Project Risk Resilience

Share on Facebook Tweet about this on Twitter Share on LinkedIn

According to a quick search, the definition of resilient is an adjective to describe people or things that are “able to withstand or recover from difficult conditions.” The condition of being resilient is a key to success in any endeavour and while some people or things have an innate resilience, in general it is something that must be cultivated through experience, training, and planning. Recently, I watched an interview with an ex-Navy Seal, who in his second career has become famous for methods for building personal and team toughness and resilience.  He was asked if he had ever watched the movie “Navy Seals”, a 1990 movie starring Charlie Sheen, and realistic a depiction it was. Obviously, it isn’t, but one main points was that Charlie Sheen saw more action in the brief period that the movie covered than most Seals would see in a career. The reason being is that the Seals spent 95% of their time planning, looking at every possible scenario, and developing contingency plans to ensure they had the best chance of success. The point being, that while Navy Seals are extremely well trained, their missions are successful because they are resilient due to extremely careful planning.

This same approach can be applied to project management to ensure that your project is resilient. Basically to make your project risk resilient you need to include provisions for risk mitigation and plan risk response. Here is how you can make your project resilient.

Step 1. Identify possible obstacles to delivering the project. Ask three important questions. One, what could happen during project execution? Two, what would the impact be to capabilities, cost and schedule if something occurs? Three, what can do about it? During this process, you should identify risks (obstacles), assess them (how likely and ranges of impacts), and prioritize (identify those that have the most potential to affect your project).

Step 2: Create risk response plans. Starting with your highest priority risk, determine the best strategy for reducing its impact on the project. Commonly, these strategies are defined as Avoid, Transfer, Mitigate or Accept. Avoiding or transferring risks often means changes to project scope. Mitigation will allow you to reduce risk impacts, but require spending additional time and resources to achieve this and essentially becomes a cost benefit analysis to developing the most cost effective strategy for reducing risks. The post-mitigated impact of the risks, plus the impacts of the Accepted risks are residual risks that must be accounted for in your plan.

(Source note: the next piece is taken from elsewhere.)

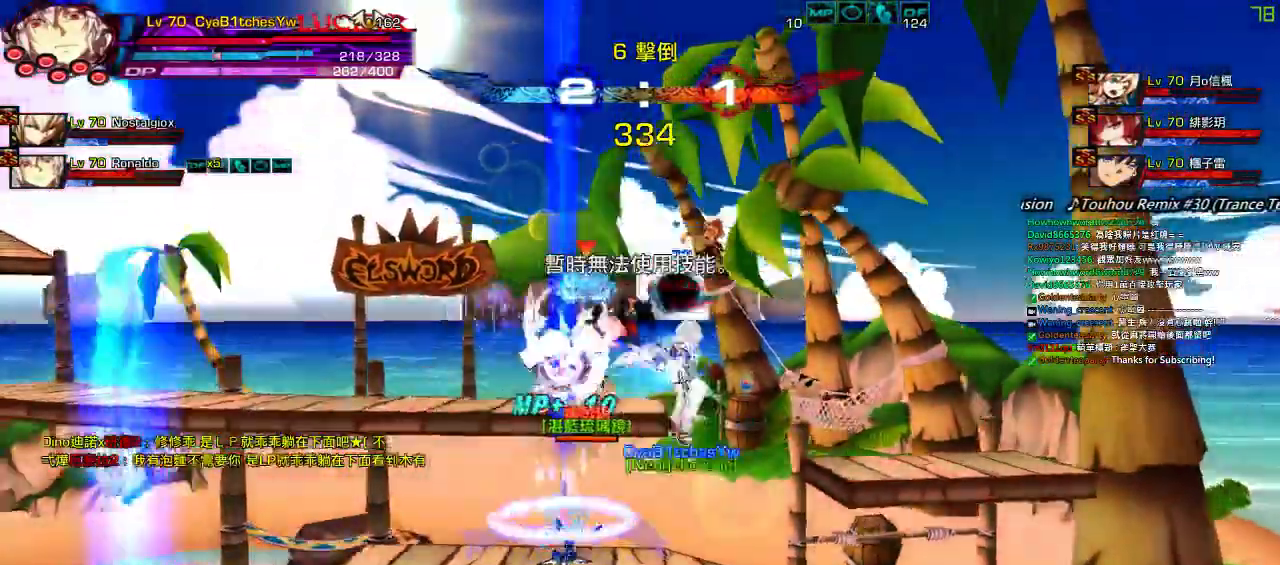
{"keys": ["left"]}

Step 3: Identify and assign uncertainties to the your plan. Uncertainties are natural variances that are unmanageable and affect all activities.  Uncertainties occur during project execution, often due to unforeseen circumstances, but also due to varying conditions that occur during project  execution. As they cannot be managed (like the residual risk), uncertainties  can only accounted for.

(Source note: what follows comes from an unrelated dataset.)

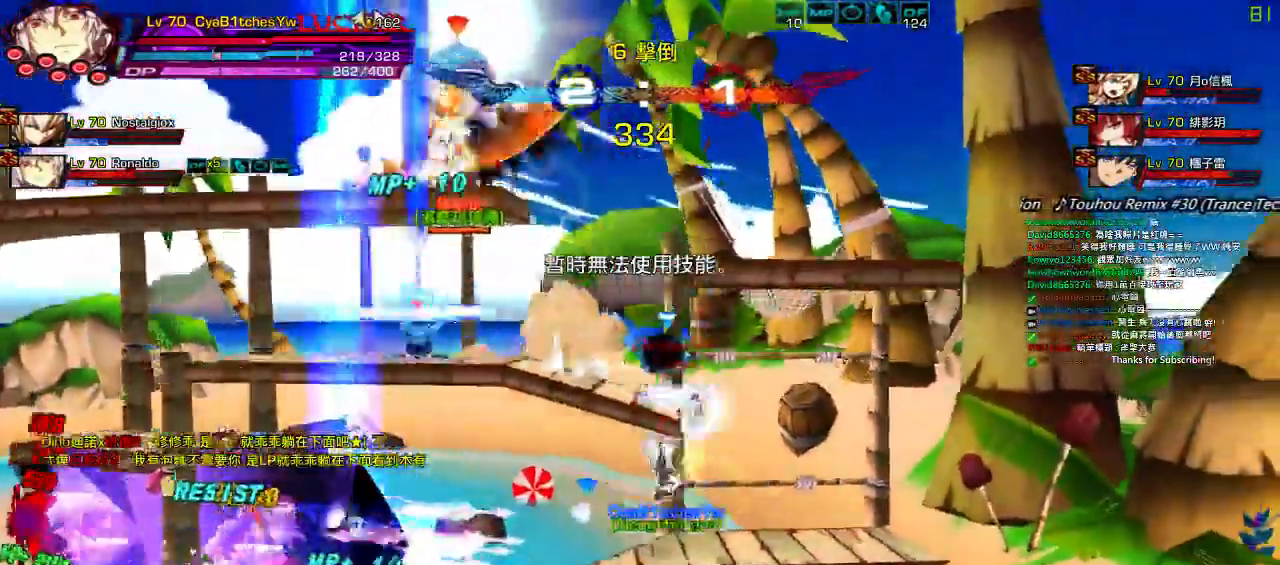
{"keys": ["left"], "events": [[167, "down", "down"], [400, "down", "up"]]}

Step 4: Run Monte Carlo simulations to generate risk adjusted schedule margin and cost contingency. Running the simulation will generate range of outcomes for cost and schedule. Using these probabilistic ranges, you can generate schedule margin and cost contingencies to that give your project a high confidence of finishing on time and budget with the need capabilities. Monte Carlo simulations also allow you to determine efficiency of mitigation efforts and select best mitigation plan.

Using the above steps, you can ensure that your projects are risk resilient and give your team the best chance to be successful in delivering the promised value to your stakeholders.